→ Explore the material
• A. In the personalized demand model text, switch "booking channels" to "sales channels" and give the passage again between "Embodiments consider K-types" and "outcome y given x.", inclusive.
• B. Proceed with the personalized demand model text, writing on from the point where it stops.

Personalized Demand Model

Embodiments consider K-types of hotel rooms with K different prices. The outcome variable y, as a choice of room purchased, takes a value from 1, . . . , K. The demand for the hotel rooms can vary across the individual attributes of the hotel customers, their booking channels and room category features. x denotes all of the features affecting the choice of a hotel room. The personalized demand model is the outcome y given x.

One challenging issue is that data is only available for observed purchases of the hotel rooms. If the no purchase cases are ignored and the demand model is only based on the purchased cases, it leads to biases by underestimating price sensitivity. Some customers might decide to no purchase because of higher price than their willingness to pay. To avoid such biases, embodiments model the customer arrival process by dividing a day into a small discrete time slices, denoted by t=1, . . . , T, during which at most one customer might arrive. Arrival process at time t is modeled as a Bernoulli distribution with the arrival probability denoted by λ. Given an arrival, it is assumed that a customer makes a decision between booking and non-booking any hotel room based on the prices. A logistic regression model is considered for the booking process given the room prices. For the no purchase (no booking), proxy prices can be used such as average prices for each room a day.

Given booking after arrival, guests choose a room among K different rooms according to their own preference given any conditions. For example, the demand depends on guest attributes such as loyalty status, profile preferences, ancillary services, or external attributes such as local events, holidays and weather. To model such a personalized demand, embodiments first segment the guests into G clusters (204 of FIG. 2) based on the information x so that their demand patterns are homogeneous within each cluster but heterogeneous across clusters and then assume a multinomial logit model within each cluster separately (206 of FIG. 2). Since the cluster membership is unknown, a mixture multinomial logit model is assumed where the probabilities of belonging to each cluster are specified as parameters and then estimated from data. This is referred to as a “choice process.” The following personalized demand model incorporates the three sequential steps (“demand model steps”):

$\begin{matrix} Arrival : r_{t} ~ Bernoulli (λ) & (i) \\ Booking : \log \frac{B_{t}}{1 - B_{t}} = β_{0} + β_{1} {\tilde{p}}_{t}, for r_{t} = 1 & (ii) \\ Choice : \sum_{g = 1}^{G} π_{g} (x_{t}, p_{t}^{k}) \prod_{k = 1}^{K} {\frac{\exp (x_{t}^{'} δ_{k}^{g} + p_{t}^{k} γ_{k}^{g})}{1 + \exp (x_{t}^{'} δ_{k}^{g} + p_{t}^{k} γ_{k}^{g})}}^{I (y_{t} = k)}, for r_{t} = b_{t} = 1, & (iii) \end{matrix}$

where B_t=Pr (b_t=1|{tilde over (p)}_t, r_t=1) and {tilde over (p)}_tdenotes a summary statistic of the K room prices at time t such as average, minimum, maximum and etc. p_t^kis the k typed room price at time t and π_g(x_t, p_t)=Pr(z_t=g|x_t, p_t) denotes the probability of belonging the cluster g given x_tand p_t=(p_t1, . . . , p_tK)′, where z_tis a cluster indicator for a customer purchased at time t.

→ Given records
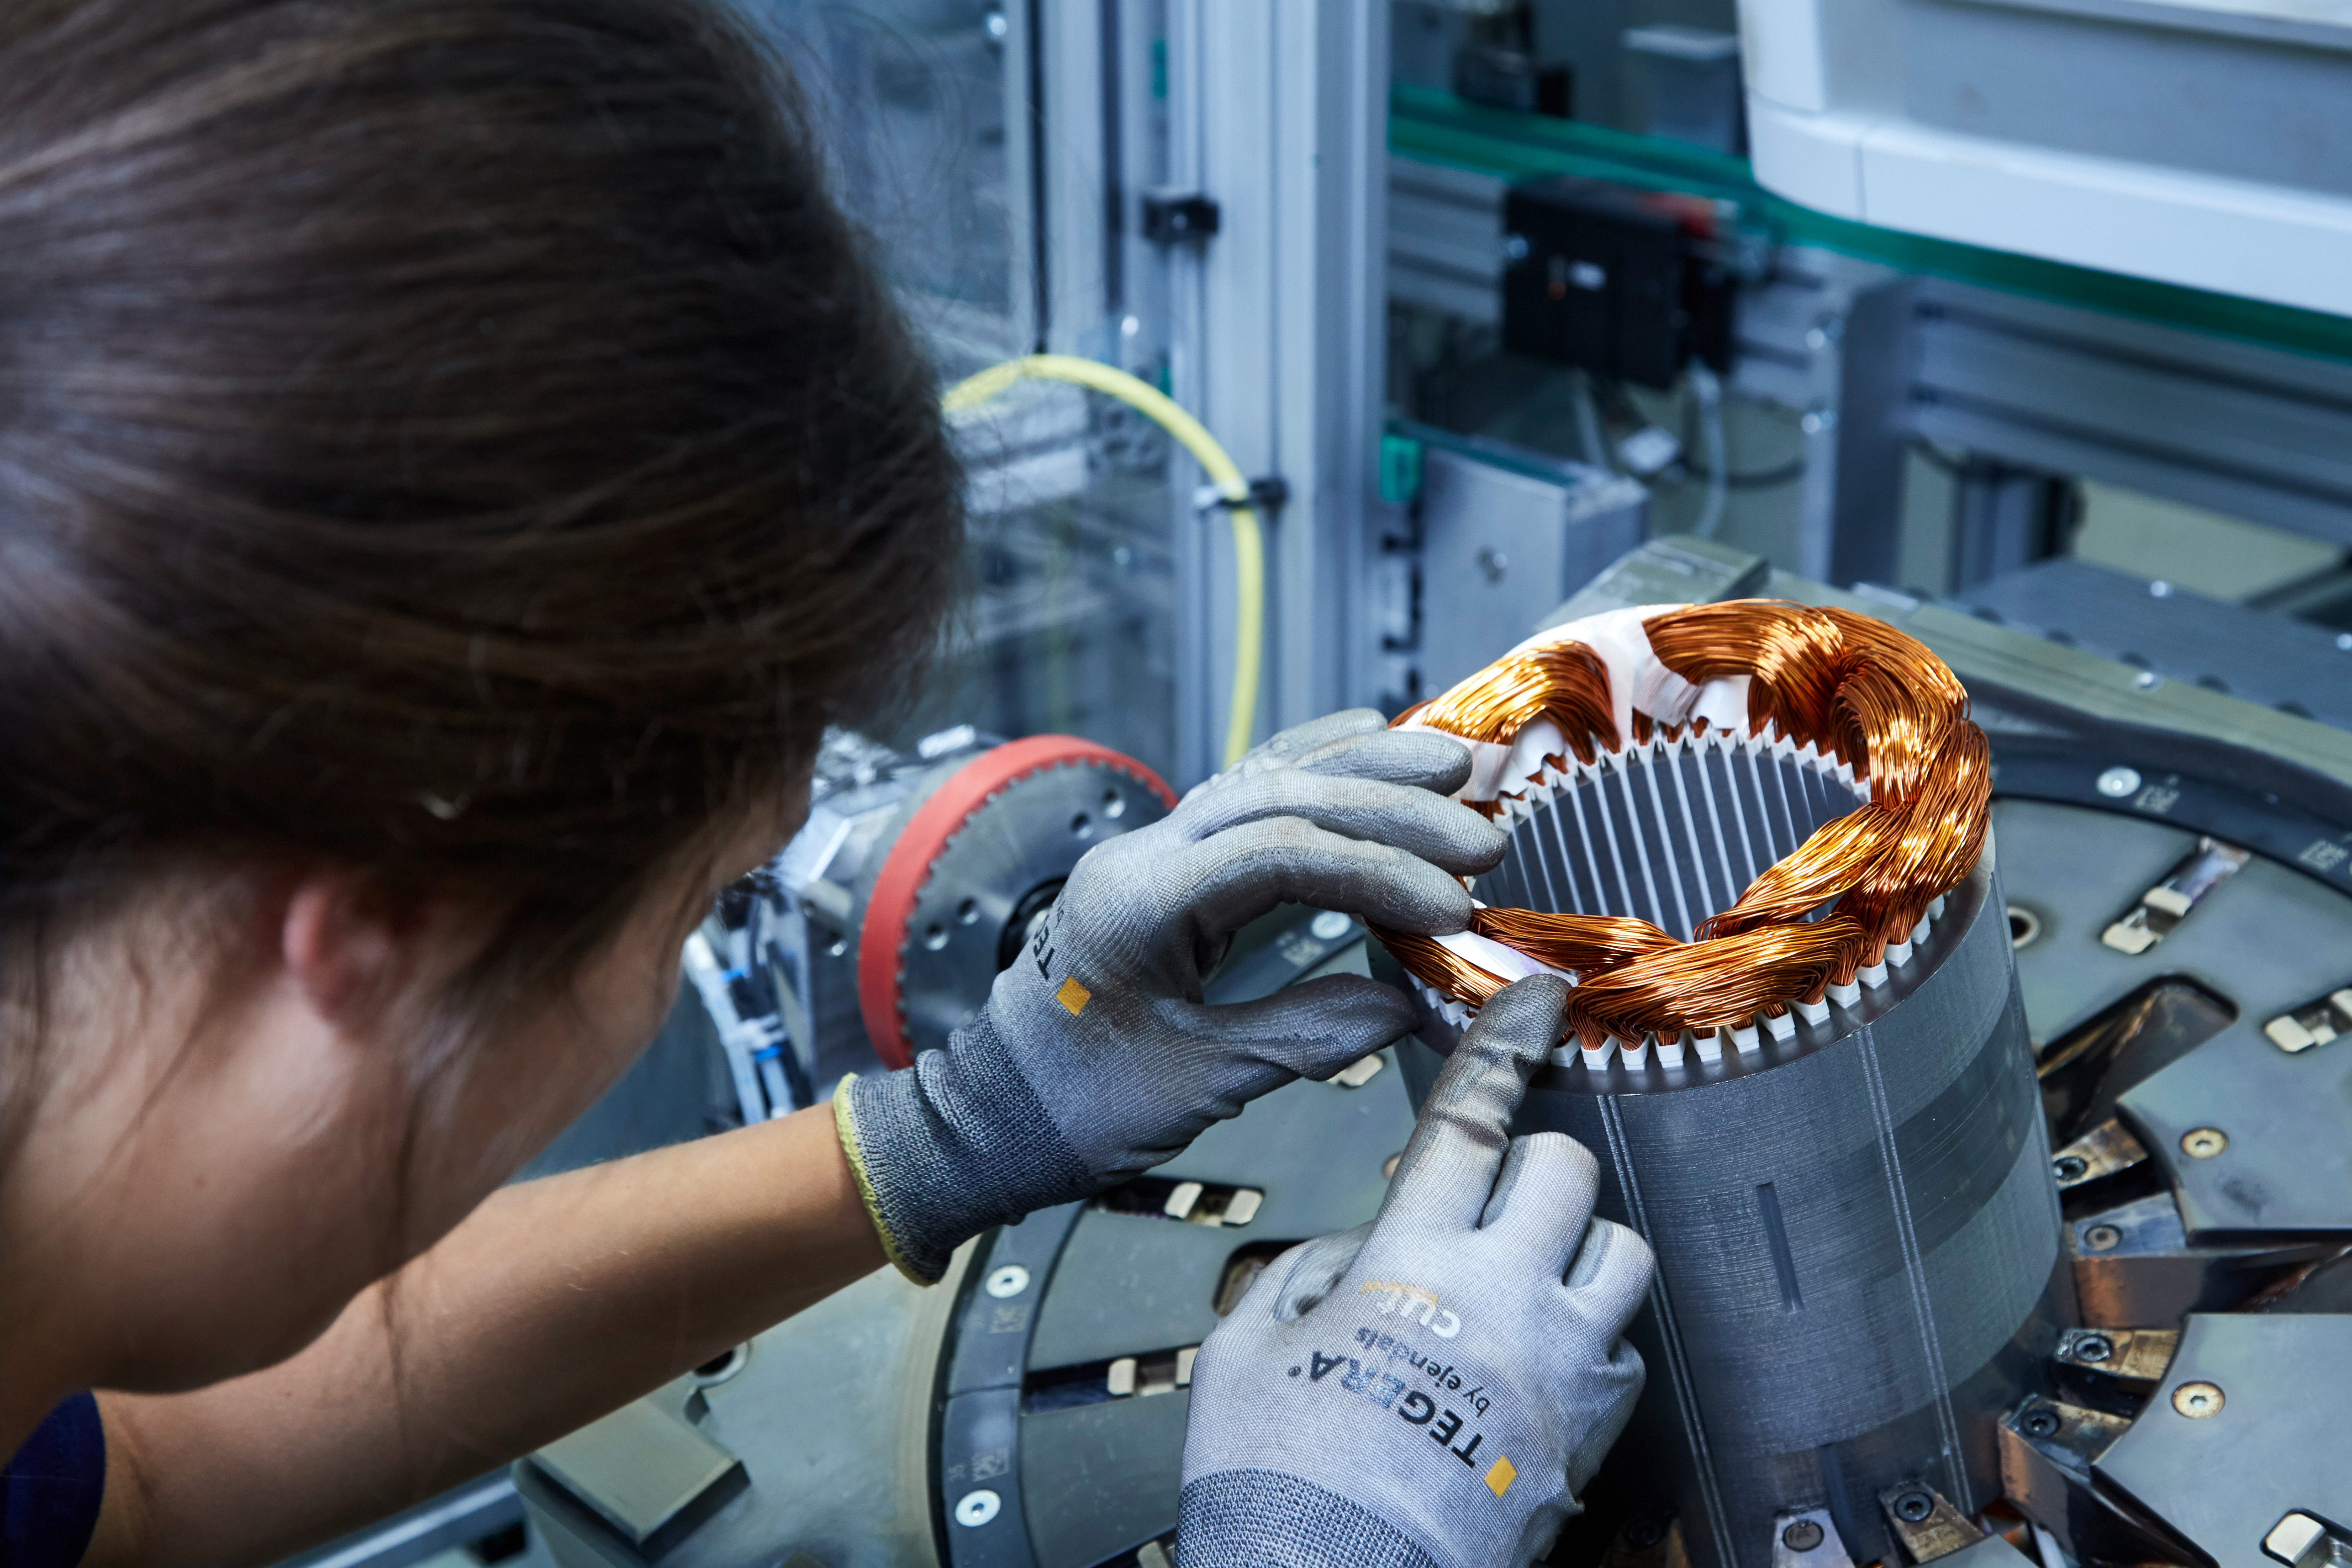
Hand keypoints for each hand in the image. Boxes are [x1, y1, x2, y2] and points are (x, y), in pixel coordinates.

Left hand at [834, 710, 1507, 1281]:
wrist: (996, 1109)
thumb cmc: (1075, 1106)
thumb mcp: (1193, 1088)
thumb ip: (1301, 1038)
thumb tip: (1410, 1005)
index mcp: (1138, 904)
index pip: (1277, 854)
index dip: (1377, 872)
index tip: (1452, 907)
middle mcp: (1144, 857)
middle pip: (1281, 798)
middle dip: (1389, 808)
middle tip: (1481, 834)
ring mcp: (1152, 850)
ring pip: (1266, 778)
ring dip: (1362, 768)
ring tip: (1451, 763)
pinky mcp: (1168, 862)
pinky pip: (1247, 791)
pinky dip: (1313, 765)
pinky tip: (1364, 740)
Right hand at [1176, 977, 1652, 1567]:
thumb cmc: (1276, 1479)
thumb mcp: (1249, 1348)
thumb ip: (1309, 1270)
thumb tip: (1364, 1246)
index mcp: (1412, 1262)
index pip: (1472, 1121)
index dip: (1504, 1047)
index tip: (1536, 1000)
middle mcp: (1504, 1300)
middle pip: (1568, 1171)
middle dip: (1532, 1165)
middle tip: (1490, 1199)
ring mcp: (1560, 1368)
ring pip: (1623, 1255)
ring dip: (1578, 1249)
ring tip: (1526, 1280)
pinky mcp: (1591, 1435)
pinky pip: (1624, 1352)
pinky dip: (1590, 1343)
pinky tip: (1535, 1366)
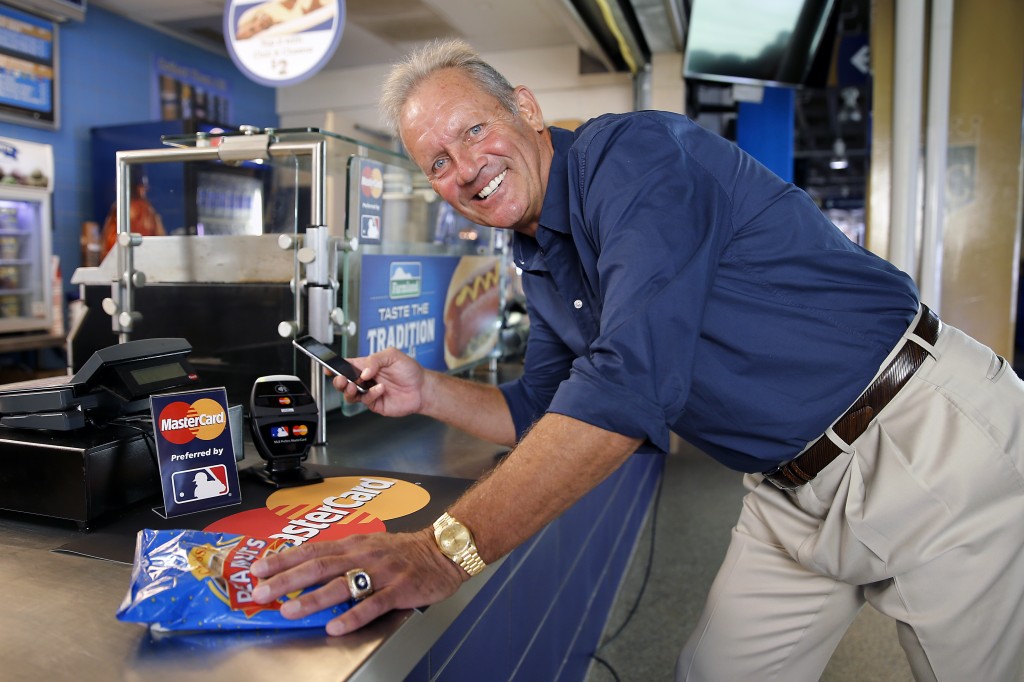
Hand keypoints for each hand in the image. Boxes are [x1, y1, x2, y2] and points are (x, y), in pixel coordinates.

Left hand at [250, 529, 465, 635]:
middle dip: (286, 580)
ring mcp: (381, 573)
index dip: (283, 559)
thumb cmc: (404, 552)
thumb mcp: (369, 546)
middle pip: (318, 566)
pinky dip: (353, 616)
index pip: (311, 550)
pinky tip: (335, 627)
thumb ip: (342, 558)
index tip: (258, 569)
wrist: (443, 551)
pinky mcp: (399, 590)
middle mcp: (362, 556)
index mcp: (352, 545)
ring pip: (341, 585)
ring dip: (313, 598)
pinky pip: (373, 604)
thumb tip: (307, 571)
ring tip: (289, 610)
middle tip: (261, 593)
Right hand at [333, 347, 429, 416]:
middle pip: (344, 382)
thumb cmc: (409, 370)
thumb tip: (364, 371)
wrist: (422, 388)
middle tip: (342, 379)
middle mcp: (365, 380)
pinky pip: (366, 400)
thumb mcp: (392, 355)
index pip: (346, 366)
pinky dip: (371, 394)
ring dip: (350, 390)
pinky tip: (380, 388)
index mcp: (366, 365)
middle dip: (339, 381)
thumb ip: (375, 360)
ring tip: (356, 385)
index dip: (334, 367)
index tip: (328, 367)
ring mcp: (368, 392)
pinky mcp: (375, 404)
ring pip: (350, 394)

→ Answers to the exercises
• A.
Embodiments consider K-types of hotel rooms with K different prices. The outcome variable y, as a choice of room purchased, takes a value from 1, . . . , K. The demand for the hotel rooms can vary across the individual attributes of the hotel customers, their sales channels and room category features. x denotes all of the features affecting the choice of a hotel room. The personalized demand model is the outcome y given x.

• B.
FIG. 3 illustrates an example of clustering based on attributes in accordance to one embodiment. The number of clusters up to “Cluster G” can be chosen based on the Bayesian Information Criterion (“BIC”). The number of clusters, (e.g., G), is unknown apriori, and therefore G needs to be selected based on the data. BIC is used to determine the number of clusters, and is a consistent and efficient criterion for choosing the number of mixture components under Gaussian distributional assumptions. The attributes can be divided into guest attributes, travel attributes and external factors.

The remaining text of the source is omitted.